▶ _WHAT YOU WILL DO_
Write out all of the data below word for word, leaving out the pictures.

Start of Block

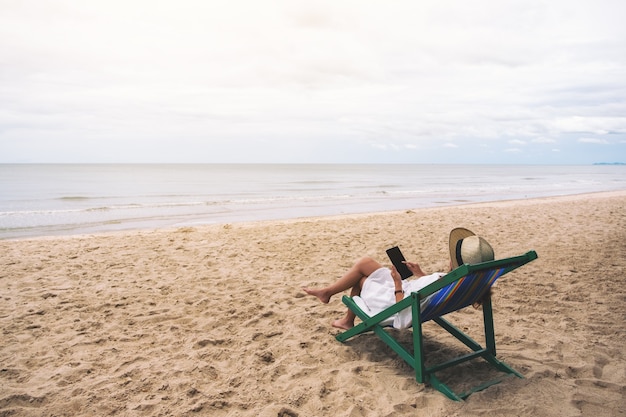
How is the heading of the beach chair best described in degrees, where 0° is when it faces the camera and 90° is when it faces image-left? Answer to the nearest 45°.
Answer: approximately 135°

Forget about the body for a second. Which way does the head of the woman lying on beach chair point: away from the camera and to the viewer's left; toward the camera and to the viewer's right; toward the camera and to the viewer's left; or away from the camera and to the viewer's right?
away from the camera and to the viewer's left
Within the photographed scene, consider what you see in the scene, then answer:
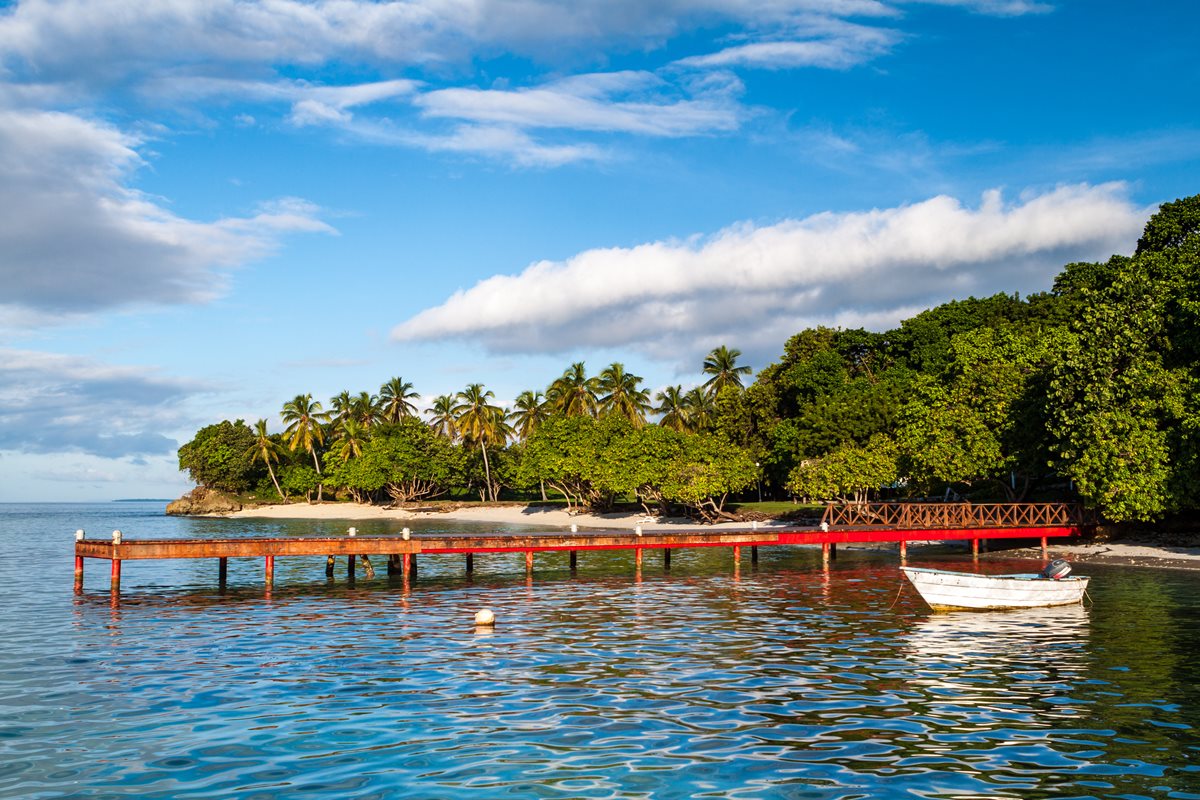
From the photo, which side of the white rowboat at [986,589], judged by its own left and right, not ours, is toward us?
left
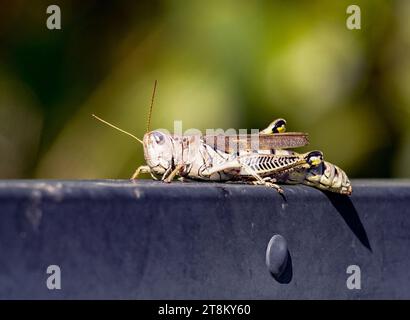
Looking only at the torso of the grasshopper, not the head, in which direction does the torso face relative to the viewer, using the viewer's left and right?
facing to the left of the viewer
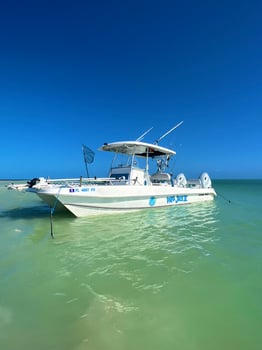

End of Block

▶ _WRITTEN ANSWER_
How is the heading of the beach chair best described in degrees, where 0° is when it faces the camera and 90° is when it faces image-left? Answer to the nearest 45°.
Answer: approximately 135°

Forget about the body for a second. Which way does the head of the woman lying on beach chair point: away from the camera and to the viewer's left; toward the camera and to the viewer's right; toward the camera and to the viewer's left; or away from the camera and to the viewer's right?
away from the camera and to the viewer's left
Within the photographed scene, consider what you see in the scene, then answer:
From the photo, which side of the white rowboat at [986,589], judged by its own left and right, not ours, is toward us?
left
Looking only at the torso of the grasshopper, not the head, in which direction does the torso face relative to the viewer, using the viewer's left and right?
facing to the left of the viewer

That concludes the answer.